In summary, to enjoy CoW Swap's new TWAP order features:

• Safe users need to upgrade their fallbackHandler (enables conditional signing).
• Conditional orders are automatically placed in the CoW Protocol orderbook (signed now with the new handler).
• Automated signing of orders means you may hear less of CoW's trademark moo. Feel free to set this as your phone's notification tone if suffering withdrawal symptoms 🐄.

We take security very seriously, with the Safe fallbackHandler upgrade procedure being secure, with the underlying code fully audited by both teams, Safe, and CoW, as well as an independent external audit, for which you can find the final report here.

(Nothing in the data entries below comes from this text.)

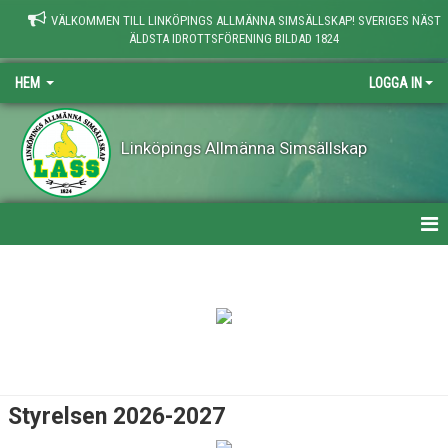
VÄLKOMMEN TILL LINKÖPINGS ALLMÄNNA SIMSÄLLSKAP! SVERIGES NÄST
ÄLDSTA IDROTTSFÖRENING BILDAD 1824
HEM
LOGGA IN
Linköpings Allmänna Simsällskap
HEM
NYHETER
KONTAKT
OM LASS
Styrelsen 2026-2027
OM KLUBBEN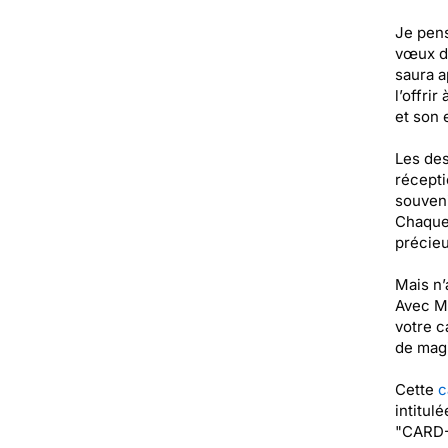
Je pens
vœux de
saura a
l’offri
et son e
Les des
récepti
souveni
Chaque 
précieu
Mais n’
Avec Me
votre c
de magi
Cette
c
intitul
"CARD-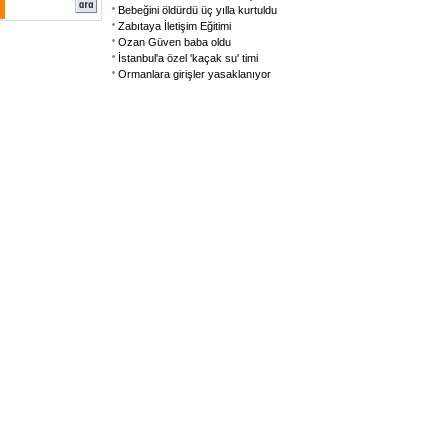
Bebeğini öldürdü üç yılla kurtuldu
Zabıtaya İletişim Eğitimi
Ozan Güven baba oldu
İstanbul'a özel 'kaçak su' timi
Ormanlara girişler yasaklanıyor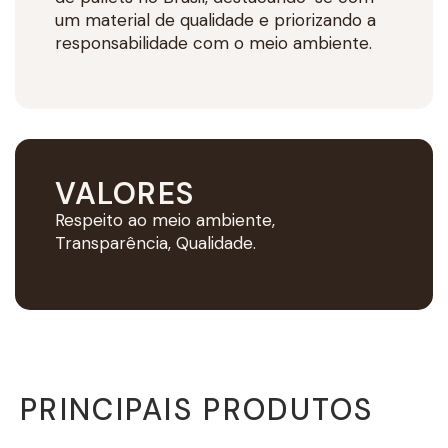
um material de qualidade e priorizando a
responsabilidade com o meio ambiente.
VALORES
Respeito ao meio ambiente,
Transparência, Qualidade.
PRINCIPAIS PRODUTOS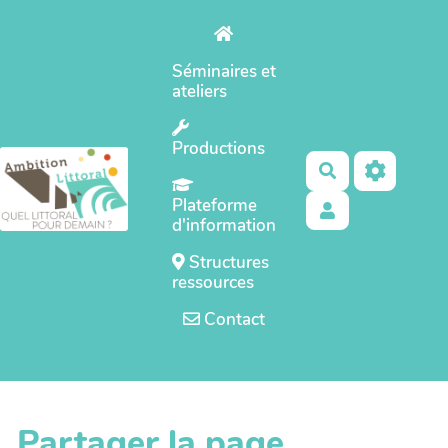
Aller au contenu principal
Séminaires et
ateliers
Productions
Rechercher
Plateforme
d'information
Structures
ressources
Contact
Partager la page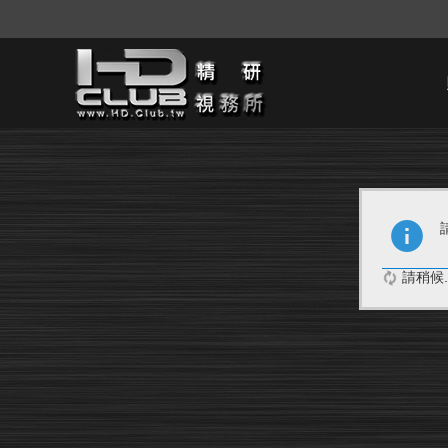
請稍候..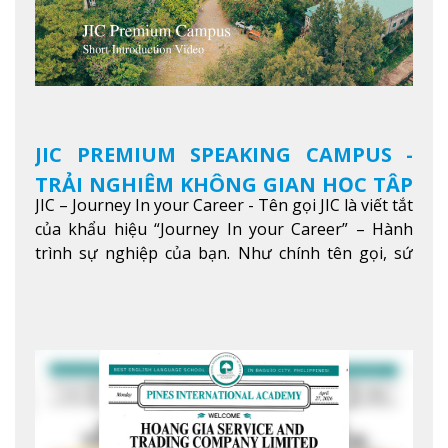
JIC PREMIUM SPEAKING CAMPUS -
TRẢI NGHIỆM KHÔNG GIAN HỌC TẬP
JIC – Journey In your Career - Tên gọi JIC là viết tắt
5 SAO TẠI BAGUIO
của khẩu hiệu “Journey In your Career” – Hành
trình sự nghiệp của bạn. Như chính tên gọi, sứ
mệnh của JIC là mở ra hành trình vươn tầm thế
giới trong sự nghiệp của bạn thông qua giáo dục
tiếng Anh chất lượng cao.
Xem thêm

The solution presented maintains strong Safe security guarantees and has vendor buy-in from upstream (Safe). But, to your surprise, the fallbackHandler we built isn't just about placing orders. It allows limitless, as yet unknown functionality. Maybe you want to:

• Define a custom method handler for any non-standard method (if you really want you can turn your Safe into an ERC-20 token).
• Define a custom EIP-712 domain verifier, whereby a contract implementing ISafeSignatureVerifier can do your menial signing automatically (it is this interface that ComposableCoW implements - and powers the shiny new TWAP orders).
• Define a set of methods (interfaceId) that your Safe supports, and report such using ERC-165.

The architecture for the ExtensibleFallbackHandler can be viewed here.

NOTE: Audits are not a guarantee that code is free from error. Use with caution.